Caron Lindsay, VP of Analytics BI & Data Management, 4th Time Tableau Attendee 

One-Stop Shop 


One of the larger lessons I learned about Tableau from the conference is how it exists as a functionally independent platform. My experience using Tableau and The BEAT at the Ad Council involve the use of pre-established dashboards to manipulate data for various asks from our campaign teams. Reflexively, I’d immediately export the data, manipulate it in Excel, then send the finalized document to whoever had made the request.  

After participating in a few hands-on sessions where we were asked to manipulate data on the spot, I found that a lot of the functions that exist in Excel are also present within Tableau, with a much more robust way to visualize the final product. Basic functions (Max, Min, Sum, etc.) used in Excel can easily be applied to large amounts of data without the lag that comes from working with hundreds of thousands of rows in Excel. 

Moving forward, I plan to begin using Tableau Desktop to work with data more, only transitioning to Excel to provide a viewable file for the requesting teams. 

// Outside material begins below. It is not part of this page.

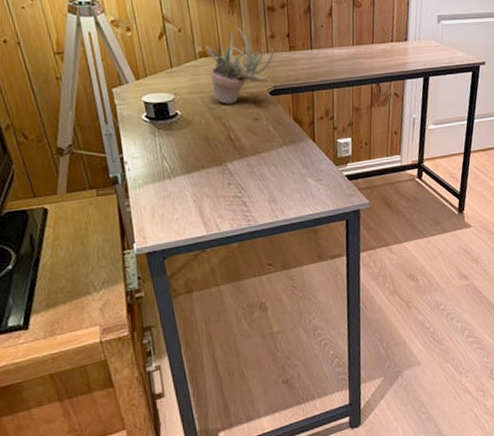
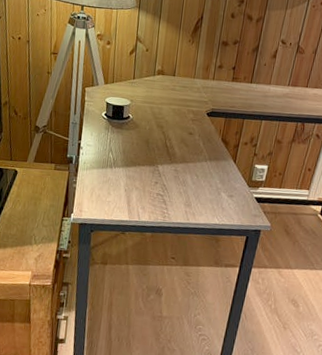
succulent plant: present [206,28,274,104] -> none [161,55,219,117]

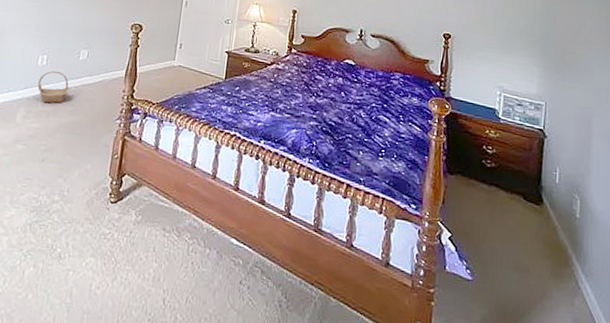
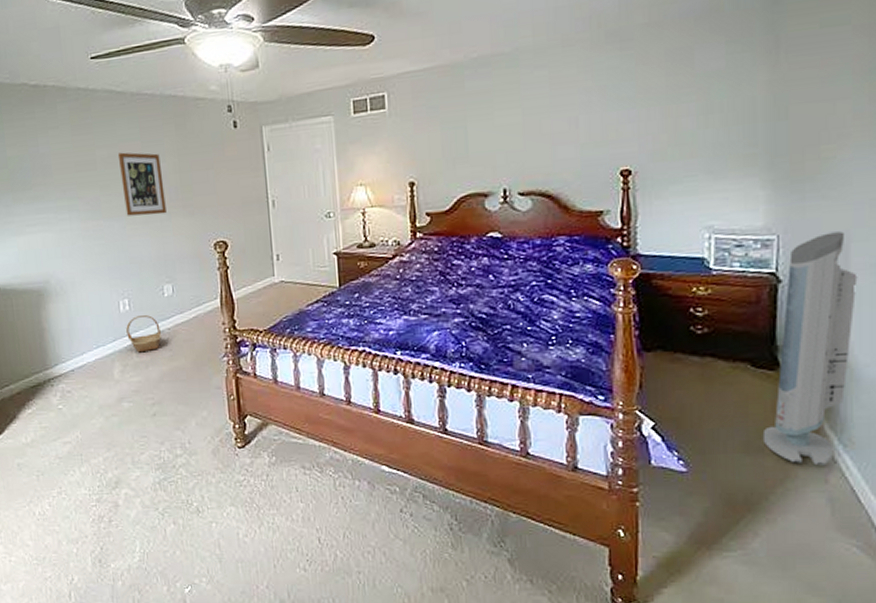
air purifier: none [528,107,597,290] -> present [762,231,858,466]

Carl Parker, Analyst, 1st Time Tableau Attendee 

Until Next Year...

As a data-driven organization, our success lies in our ability to analyze and interpret data on a deeper level, and then apply those learnings to our mission. Using Tableau, we’re able to analyze and visualize 40+ data sources in a single BI tool. Our team looks forward to applying our learnings from this year's Tableau conference to our every day work and return next year!